I later learned that children use the words “bored” and “boring” to describe a multitude of problems, and while it sometimes may help to try to be a little more exciting and dynamic, that’s only a piece of the solution, and not always an appropriate piece.
“Bored” may actually mean “frustrated” or “baffled.” A child may be “bored” because he/she can’t understand what “everyone else” (seldom an accurate phrase) understands. It’s hard for a child to say, “I don’t understand what we’re doing because I’m not smart enough,” but that’s what may actually be going on in a child’s mind. It’s easier to say, “I’m bored,” or, “This is boring,” and to the child, that complaint is accurate enough.
“Bored” can also mean “uninterested” because what is being taught is “too easy.” Sometimes, though a teacher may try to plan lessons that cater to children’s ability levels and learning styles, a lesson misses the mark,
and teaches children what they already know well. This phenomenon can thrill some children; it’s a relief, sometimes, to be able to coast through a lesson. But eventually, children want challenge. Learning is fun, and “learning” what has already been learned can be a drag.

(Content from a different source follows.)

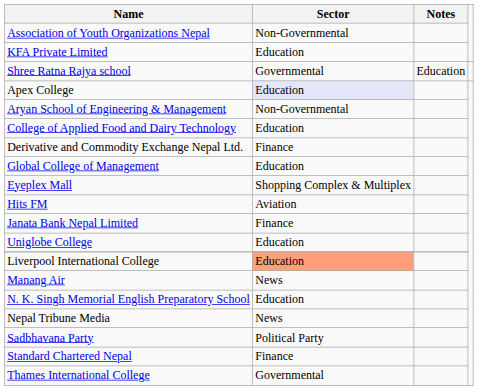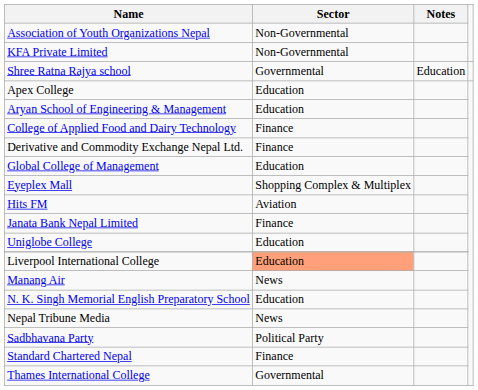KFA Private Limited | Sector: Education -> Non-Governmental
Apex College | Sector: lavender background -> no background
Aryan School of Engineering & Management | Sector: Non-Governmental -> Education
College of Applied Food and Dairy Technology | Sector: Education -> Finance
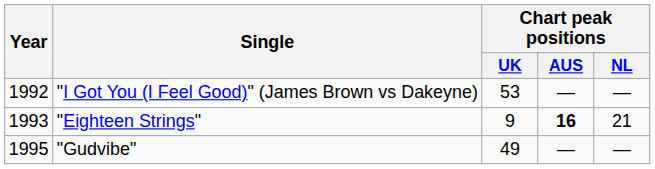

A lesson can be boring even though it’s neither too easy nor too hard. It can be unrelated to anything that touches children’s lives. Children do get excited about other forms of life, other cultures, other times, and so on, and when they get excited, they start to connect. But if connecting is too difficult, they end up bored.

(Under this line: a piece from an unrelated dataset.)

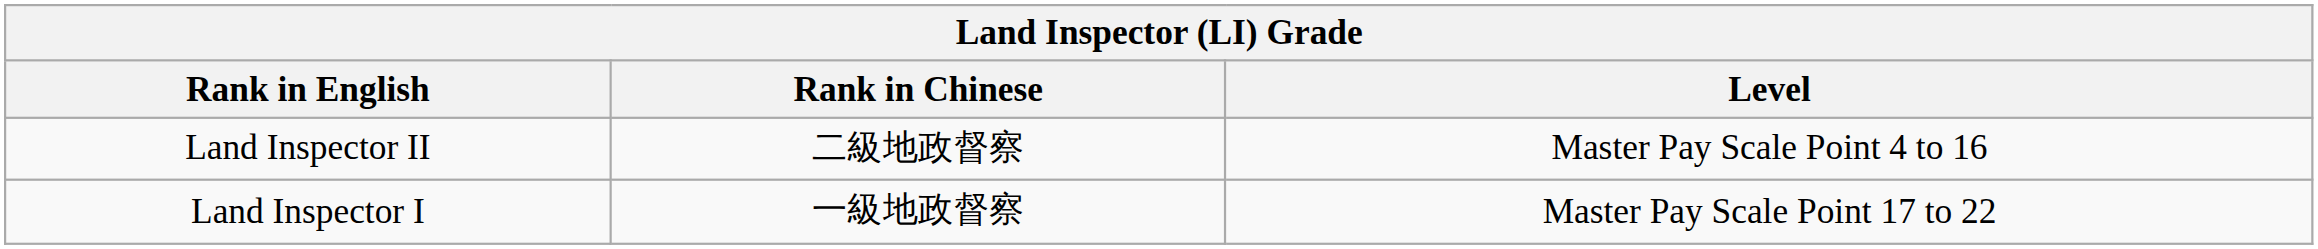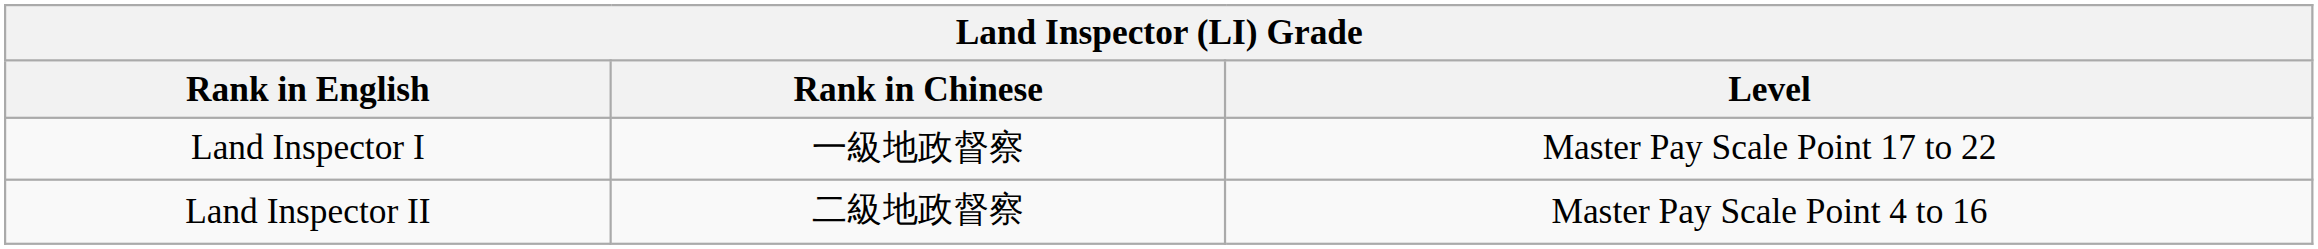rows swapped: Land Inspector II <-> Land Inspector I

The teacher’s voice and style can also lead to boredom. Teaching styles and learning styles vary, and teachers need to keep that in mind in planning lessons. There are many teachers in each class, and often only one of them is an adult. The adult is in charge of coordinating the learning experiences, but even if the adult is totally fascinating, most children are not able to stay fascinated by one person all day. It does get boring.
I haven’t told you all the possible ways to interpret “boring” and “bored.” I think to do so would require more space than I have, and more to the point, it would require more time focussing on this issue. And it’s getting boring. But I ask you to treat children’s complaints of boredom not as problems, but only as symptoms of problems.